## AIM OF THE EXERCISE
Reproduce the passage of the letter below on Chicago's school "turnaround," from "But since Arne" up to and including "editor of www.substancenews.net.".

## TEXT PROVIDED
Norm:
I'm posting this and thought you might like to share with New York friends. It's been very very busy here.
George Schmidt
October 2, 2009
Colleagues:
It's just seven and a half days since Derrion Albert ha d his skull crushed in that now-world-famous gang fight on 111th St. in Chicago.
And most people still don't realize that "turnaround" was a partial cause of that death.
And the White House is sending Arne Duncan and Eric Holder to Chicago next week to keep the cover up alive and well.
And most of Chicago's media will go along with that cover up, just as they've been cheerleaders for corporate school reform for 14 years now, since Mayor Daley became dictator over Chicago's schools.
But since Arne Duncan is going to force every state in the USA to do Chicago-style "turnaround" or lose stimulus money, let's take a close look at what just happened in Chicago. Not the hype. From the streets around Fenger High School I've been walking the past few days as a reporter, blacklisted Chicago teacher, and former "director of security and safety" for the Chicago Teachers Union. And, oh, as editor of www.substancenews.net.
"Turnaround" and a decade of corporate media manipulation in Chicago and now beyond Chicago's lies, hoaxes, and Orwellian nonsense.
Read on if you want some narrative fact.
If you're waiting for all the "data" in this "data driven" age, I can't help you.
I just posted another critique of Chicago's school "turnaround" craziness at www.substancenews.net and hope it will he lp people understand what we have been talking about from Chicago for the past ten years or more. "Turnaround" as applied to Chicago's schools has a specific meaning, and is largely unrelated to the buzzwords of corporate America.

## SUPPLIED INFORMATION
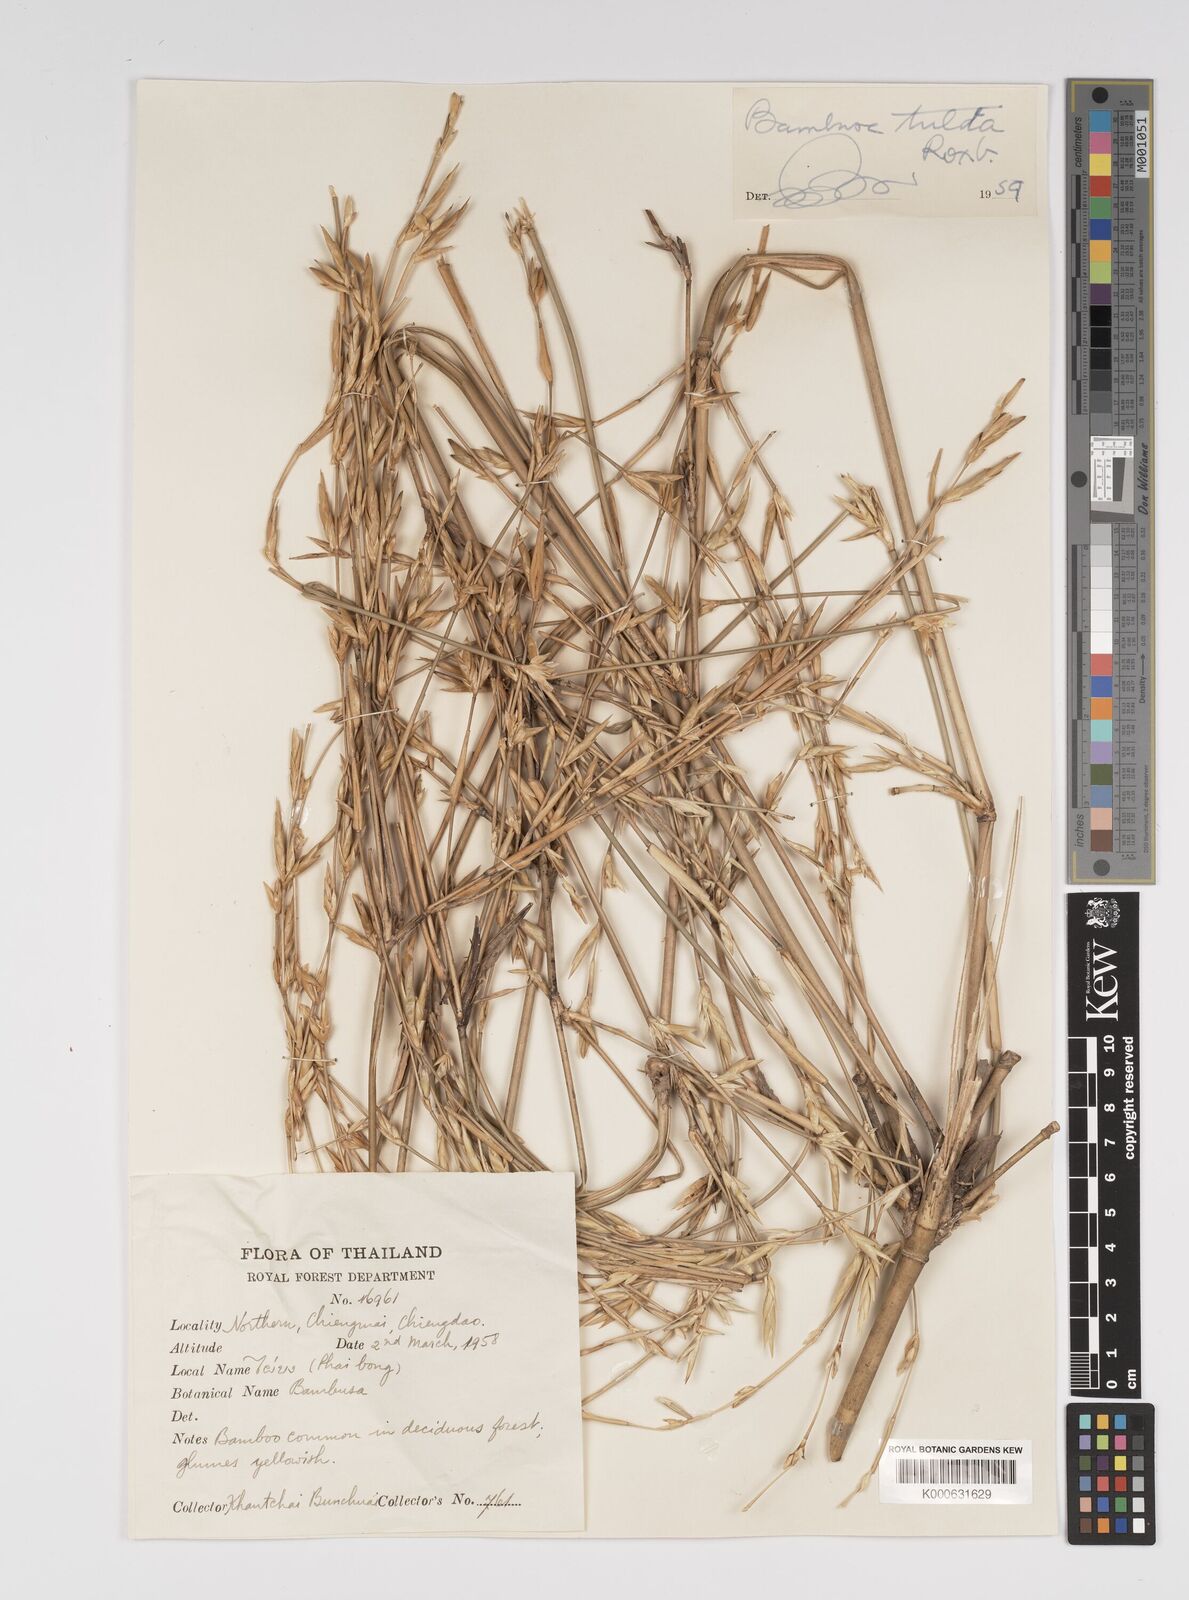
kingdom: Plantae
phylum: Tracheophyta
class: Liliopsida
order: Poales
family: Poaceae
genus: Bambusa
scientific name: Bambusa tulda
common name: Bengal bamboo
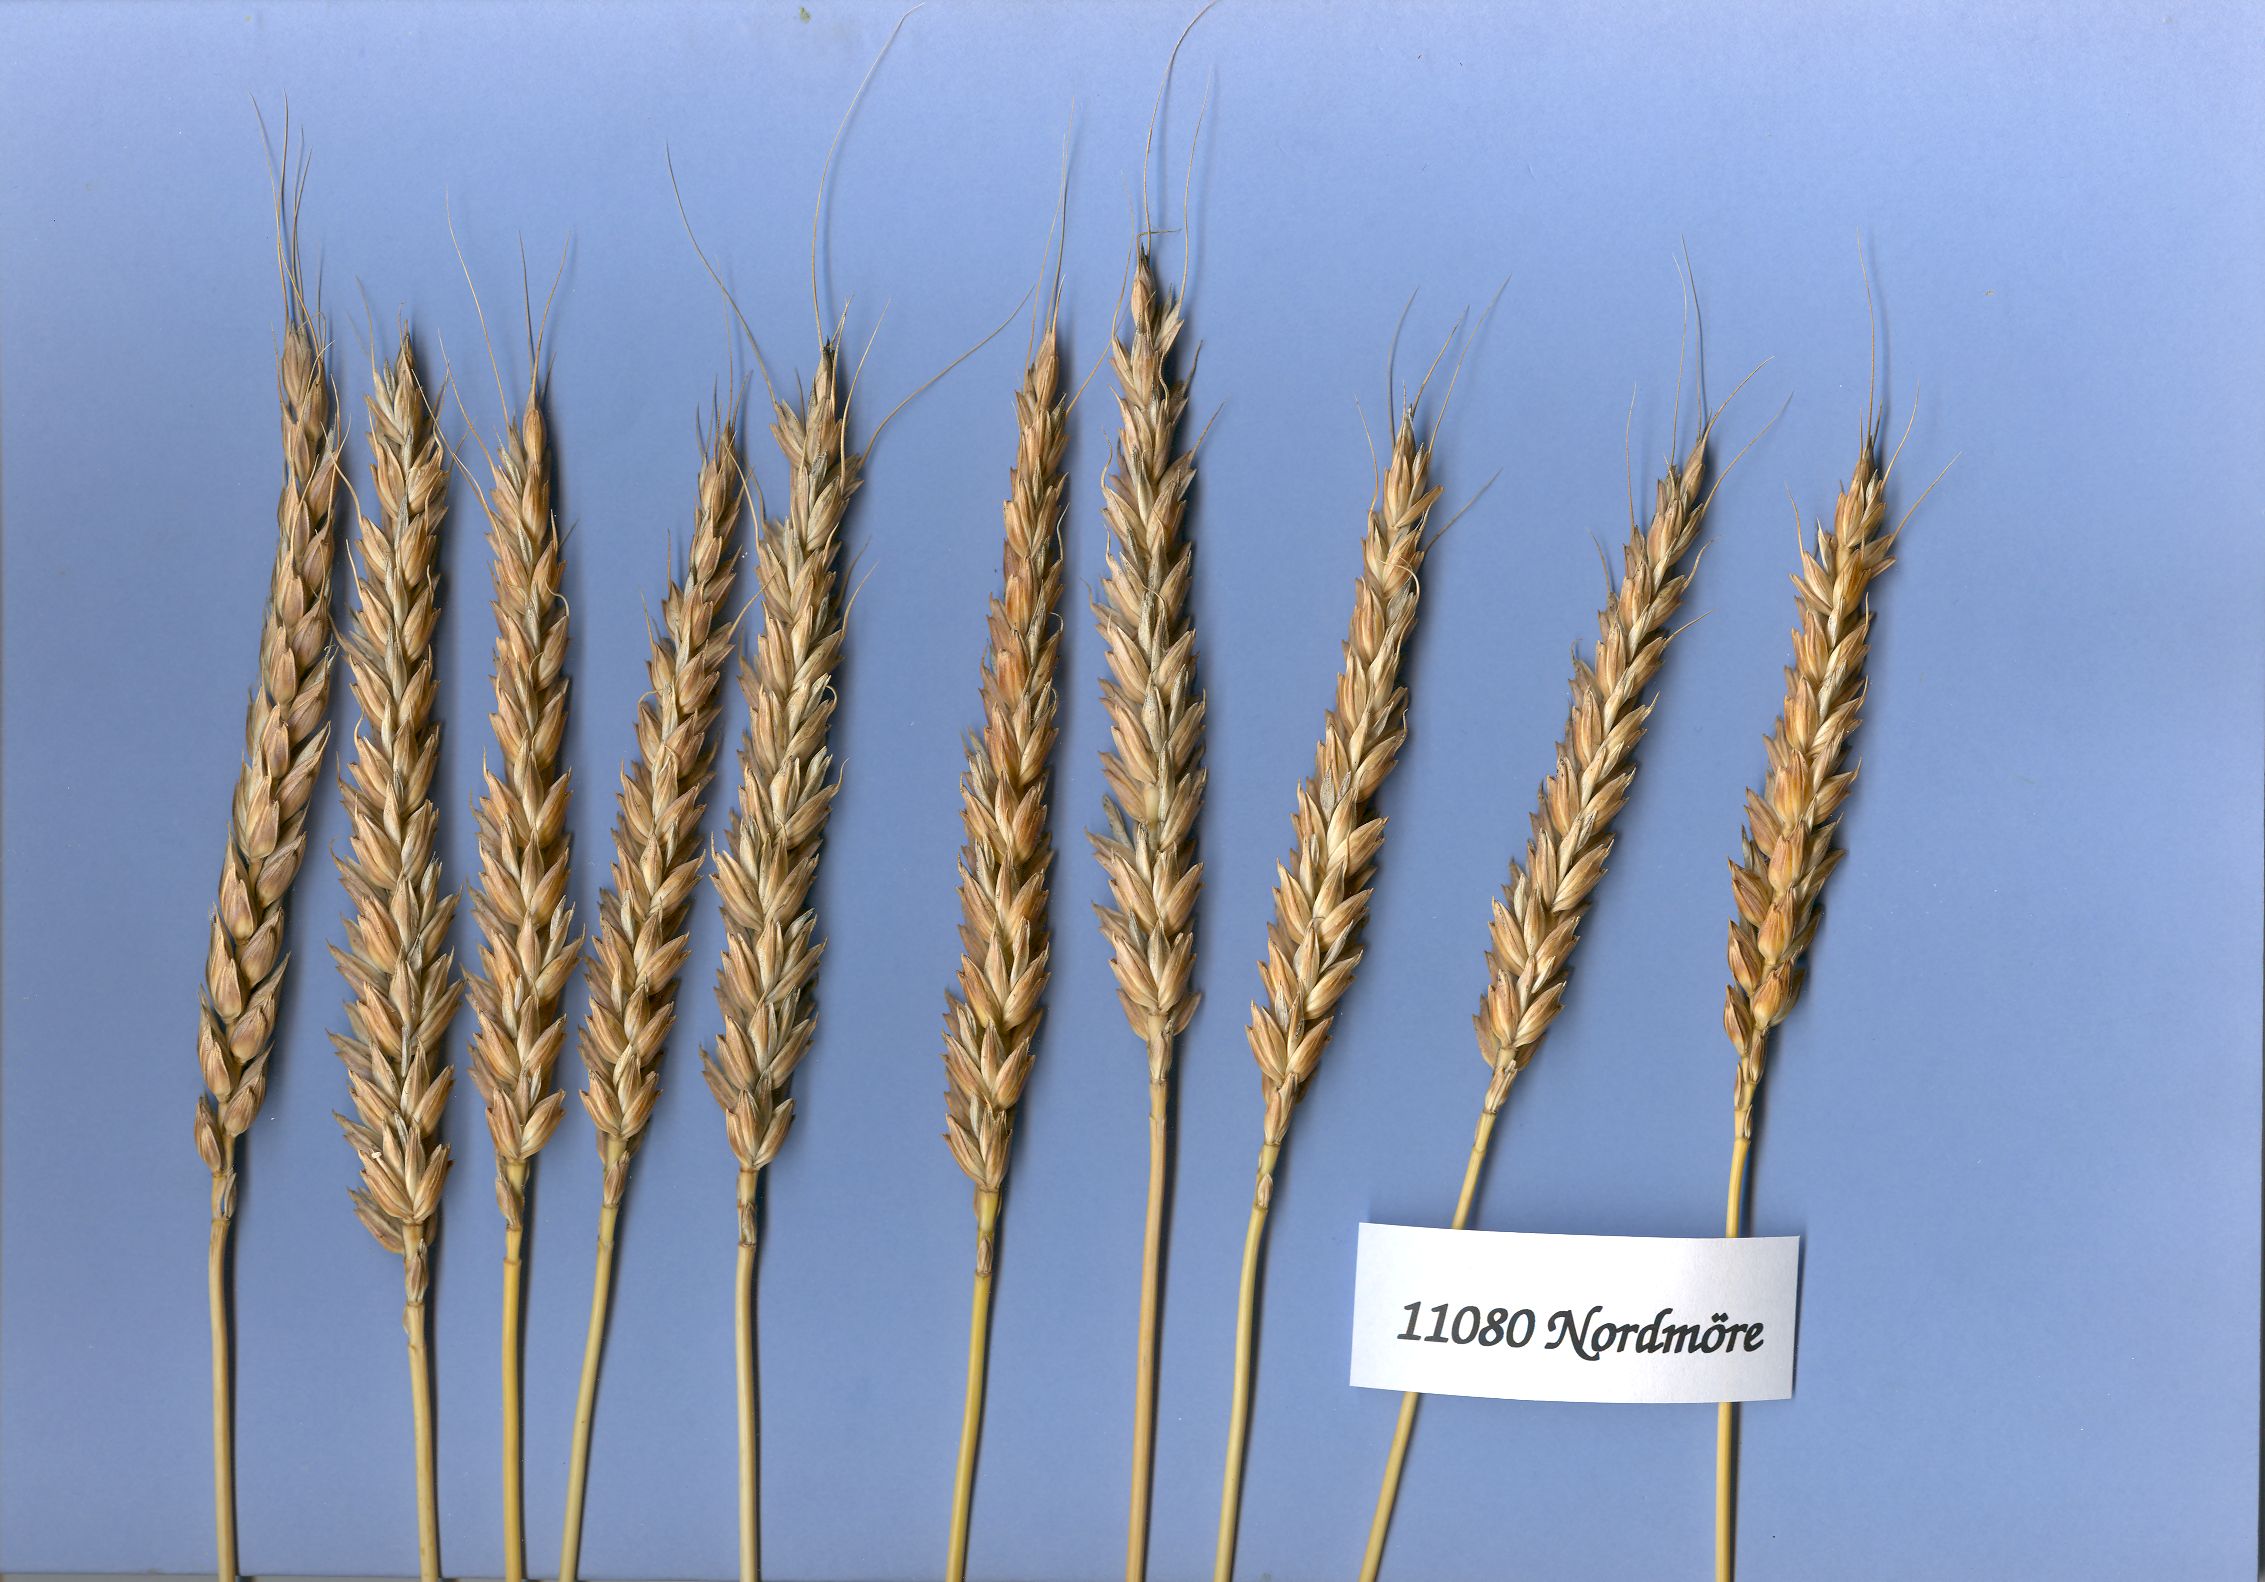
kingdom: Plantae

## EXERCISE ANSWER
But since Arne Duncan is going to force every state in the USA to do Chicago-style "turnaround" or lose stimulus money, let's take a close look at what just happened in Chicago. Not the hype. From the streets around Fenger High School I've been walking the past few days as a reporter, blacklisted Chicago teacher, and former "director of security and safety" for the Chicago Teachers Union. And, oh, as editor of www.substancenews.net.